Es sind nicht nur Länder mit Ebbe in der Staatskasse, die sich eine konventionelle Luftwaffe nicht leisten können: Ein internes Papier des Kommandanten der US-Marines, des Generals David Berger, empfiehlt, sich von Waffensystemen mit geringer Operationsfreiheit zu trennen und stattdessen auf unbemannte Flugkörper zu setzen. „Wir könnten uns der falschen Annahme hingeben, daß die neuen Technologien sehr komplizierte und teure Waffensysteme hervorbringen werden, aber ich glaube, die Entwicklung geht in Richtung Modelle, die die Verteidigungssysteme des Gegners z.B. mit einem Haufen (verhältnismäßig!) preisgünstiger Drohnen ausschalten könnten. China und die USA experimentieren bereits mit Drohnen, die als eine Art großer Bienenschwarm funktionieren. Es gibt kein Land der Welt mit einer militärischen Minimal-Ausstattung, das nicht den Einsatz von Drohnen bei seinen Streitkräften untersucht“, betont der Analyst.

Die meiste Besorgnis ruft allerseits hervor, daß es bisher kein effizientes Abwehrsystem gegen sie gibt.
_____________

Die Konflikte dienen der Türkei als Schaufenster, um ihre Technologie zu bewerben: Katar, die Ukraine, Pakistan und Serbien haben türkische Drohnen gekauft bzw. Interesse an ihnen bekundet.

„Die Türkei hat die USA, China oder Israel noch nicht als Drohnenproduzent überholt“, schränkt Gettinger ein, „aber sie verwandelt sich in einen expandierenden Markt.“ (Soll wohl heißen: in einen aufsteigenden Produzenten und Verkäufer.)

Die größte Schwäche der türkischen Industrie ist ihre Abhängigkeit von ausländischer Technologie. Aufgrund ihres Drohneneinsatzes in Karabach und Libyen hat Kanada ein Verbot für den Verkauf gewisser unentbehrlicher Bauteile für die TB2 an die Türkei verhängt. „Diese Lieferungen zu ersetzen wird die Türkei zweifelsohne Zeit und Geld kosten“, räumt Mevlutoglu ein. Er weist aber darauf hin, daß mit der Ukraine Abkommen getroffen wurden, um diese Lieferungen zu ersetzen und eine gemeinsame Drohnenproduktion anzuleiern.

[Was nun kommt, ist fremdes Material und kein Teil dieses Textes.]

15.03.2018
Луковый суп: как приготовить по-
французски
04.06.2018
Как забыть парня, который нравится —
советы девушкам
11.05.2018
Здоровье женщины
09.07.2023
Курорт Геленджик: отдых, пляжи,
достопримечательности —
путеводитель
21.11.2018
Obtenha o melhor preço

Außerdem wird versucht, vor Ort eine Ersatzproduktion aufzuziehen. Hier kämpft die Türkei mit einem Brain Drain, der durch politische Säuberungen und die schlechte Wirtschaftslage hervorgerufen wurde und wird.
Dennoch hat die ganze Drohnenentwicklung durch Sanktionen ihren Anstoß erhalten.

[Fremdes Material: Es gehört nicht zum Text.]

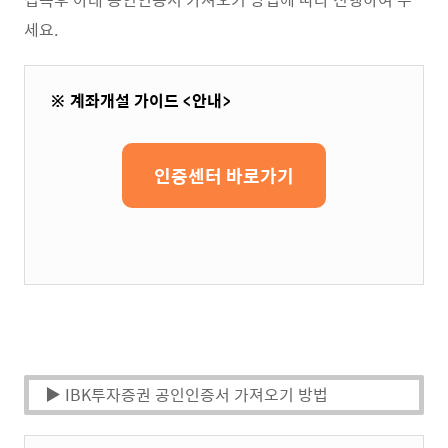
세요.
※ 계좌개설 가이드 <안내>
인증센터 바로가기
▶ IBK투자증권 공인인증서 가져오기 방법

Alles begann in den steilen Schluchten im Südosten der Türkei, an der Grenze zum Irak, in denen sich die Kämpfer der PKK mit Leichtigkeit bewegten und dem türkischen Militär empfindliche Schläge versetzten. In den 90-er Jahren wurden hier erstmals Aufklärungsdrohnen GNAT eingesetzt. Als Ankara jedoch von den USA andere ausgefeiltere Modelle wie den Predator oder den Reaper kaufen wollte – deren Export durch den Kongreß genehmigt werden muß – weigerten sich die USA.

Die Türkei hatte auch Probleme mit den Drohnen der Marke Heron aus israelischer Produktion, deren Lieferung sich über Jahre hinzog.

So wurde beschlossen, in eine eigene Drohnenproduktion zu investieren. Um 2005 herum machte ein junger Ingenieur, der in den USA ausgebildet worden war, die Militärführung darauf aufmerksam, daß die unbemannten Flugkörper die Technologie der Zukunft seien. Heute ist seine Firma der Hauptlieferant von Drohnen für die türkischen Streitkräfte. Die Drohnen Bayraktar haben sich zum Stolz des Landes entwickelt, und er selbst, Selçuk Bayraktar, heiratete 2016 die Tochter des Präsidenten Erdogan.

Eine Bayraktar TB2-Drohne auf dem türkischen Flughafen Geçitkale (Nordzypern!) im Dezember 2019. Bayraktar heißt übrigens „Fahnenträger“.
__________________________________________

Die Drohnen entwerten also alle möglichen konventionellen Waffen- und Abwehrsysteme in Ost und West.
Außerdem klärt dieser Artikel des Türkei-Korrespondenten nebenbei auch über den Verlauf der inzwischen aus den Medien verschwundenen Konflikte in Syrien und Libyen auf: Die Türkei hat sich den Traum erfüllt, eine Art unbesiegbare Wunderwaffe zu besitzen, mit dieser Macht ist derzeit nicht gut Kirschen essen. Deswegen gibt es dann sehr schnell Vereinbarungen, Waffenstillstände usw.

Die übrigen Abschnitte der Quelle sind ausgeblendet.